La vida líquida no persigue ningún itinerario fijo, las prácticas no son precedidas por un orden estable, al contrario, la fluidez es la norma que rige un tipo de comportamiento consistente en especular sobre las mejores oportunidades. Los compromisos se convierten en trabas, para este propósito. Es por ello que Bauman señala que la gente habla cada vez más de conexiones en redes. "A diferencia de las relaciones, el parentesco, la pareja e ideas semejantes, que resaltan el compromiso mutuo y excluyen o soslayan a su opuesto, el descompromiso, la red representa una matriz que conecta y desconecta a la vez. (...) En una red, conectarse y desconectarse son elecciones igualmente legítimas" (p. 12). Desde esta perspectiva, conformar una familia, tener hijos, son verdaderos obstáculos para la libertad que reclaman los sujetos líquidos, no concuerdan con el ideal de vínculos descartables, pues recordemos, dirá Bauman, que el lei motiv del homo consumens no es acumular bienes, sino usarlos y descartarlos rápidamente para hacer lugar a nuevos bienes (p. 72).
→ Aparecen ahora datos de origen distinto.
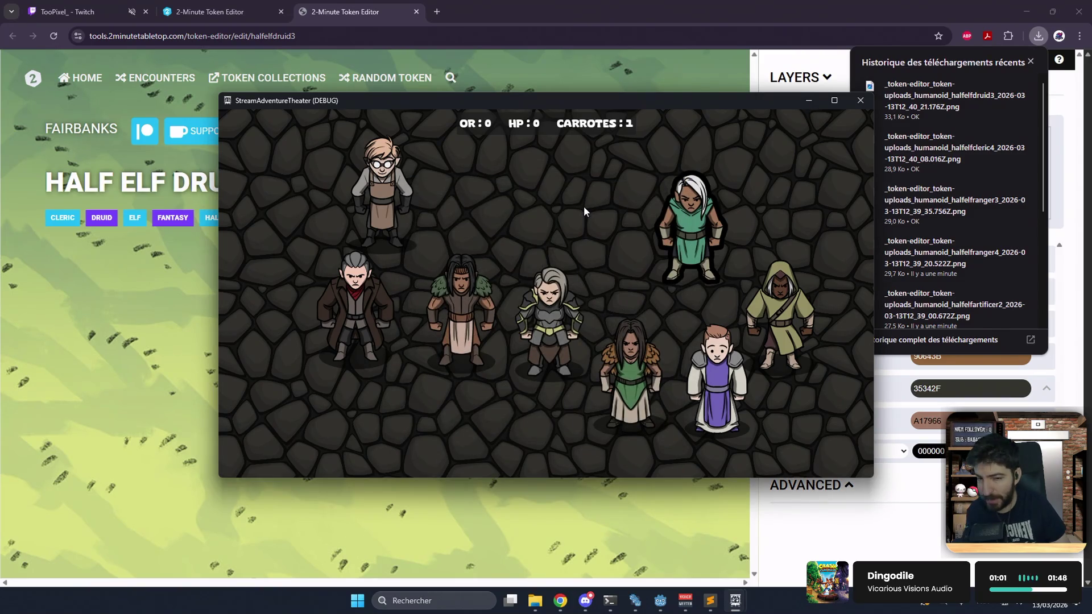
click(389, 11)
En consecuencia, la modernidad compulsiva, controlada por una minoría empeñada en diluir los sólidos para su propio beneficio, produce desperdicios, sobrantes, tanto de objetos como de sujetos, que difícilmente puedan volver a insertarse en un mundo cada vez más veloz y cambiante (Bauman, 2006).
La sexualidad, por supuesto, no es la excepción a esta regla. Desligada cada vez más de la reproducción, de sus vínculos con el amor, la seguridad y la permanencia, y de su papel de "inmortalizadora" gracias a la continuación del linaje, ella es hoy más autónoma que nunca. Se basta a sí misma y sólo persiste en función de sus gratificaciones. Pero la contracara es otra vez su liviandad, "la insoportable levedad del sexo". Preocuparse por el rendimiento no deja lugar ni tiempo para el éxtasis, lo físico no conduce a lo metafísico, su misterio ha desaparecido, por lo tanto, arguye Bauman, sus promesas -exaltadas por los medios- sólo pueden quedar insatisfechas. La victoria del sexo en su guerra de independencia ha sido, a lo sumo, una victoria pírrica. En definitiva, las agonías actuales del homo sexualis son las del homo consumens.
El hombre de la moderna sociedad líquida es, en definitiva, un sujeto más autónomo pero solitario; pretende relacionarse pero eso le ocasiona pánico por lo que pueda implicarle para su condición de liviandad, y su amor por el prójimo, uno de los fundamentos de la vida civilizada y de la moral de Occidente, se ha traducido en temor a los extraños, xenofobia. La variedad cultural que se presenta en el medio urbano globalizado lo aterra por su consecuente ausencia de familiaridad, el resultado es la mixofobia, la inseguridad y el encierro. Sin embargo, Bauman no pierde las esperanzas en revertir esta deshumanización, enfatizando la necesidad de encontrar nuevos sólidos. Amor líquido es, como el resto de sus obras, un libro comprometido, una toma de posición frente a la moderna sociedad líquida, porque como él mismo expresó: "La neutralidad en sociología es imposible; quien la sostiene se miente a sí mismo" (Bauman, 2003b).

Notas

1. Este aforismo se aplica mejor a la etapa actual de la modernidad (líquida) que a sus orígenes, cuando fue acuñado por Marx y luego retomado por Berman, en razón de que la modernidad temprana, según Bauman, habría disuelto los sólidos para hacer espacio a nuevos y mejores sólidos. Véase, respectivamente, Berman (1988) y Bauman (2003a: 9).

Bibliografía

1. BAUMAN, Z. (1997): Legisladores e intérpretes. Sobre la modernidad, la posmodernidad y los intelectuales, Buenos Aires, Universidad Nacional de Quilmes.        [ Links ]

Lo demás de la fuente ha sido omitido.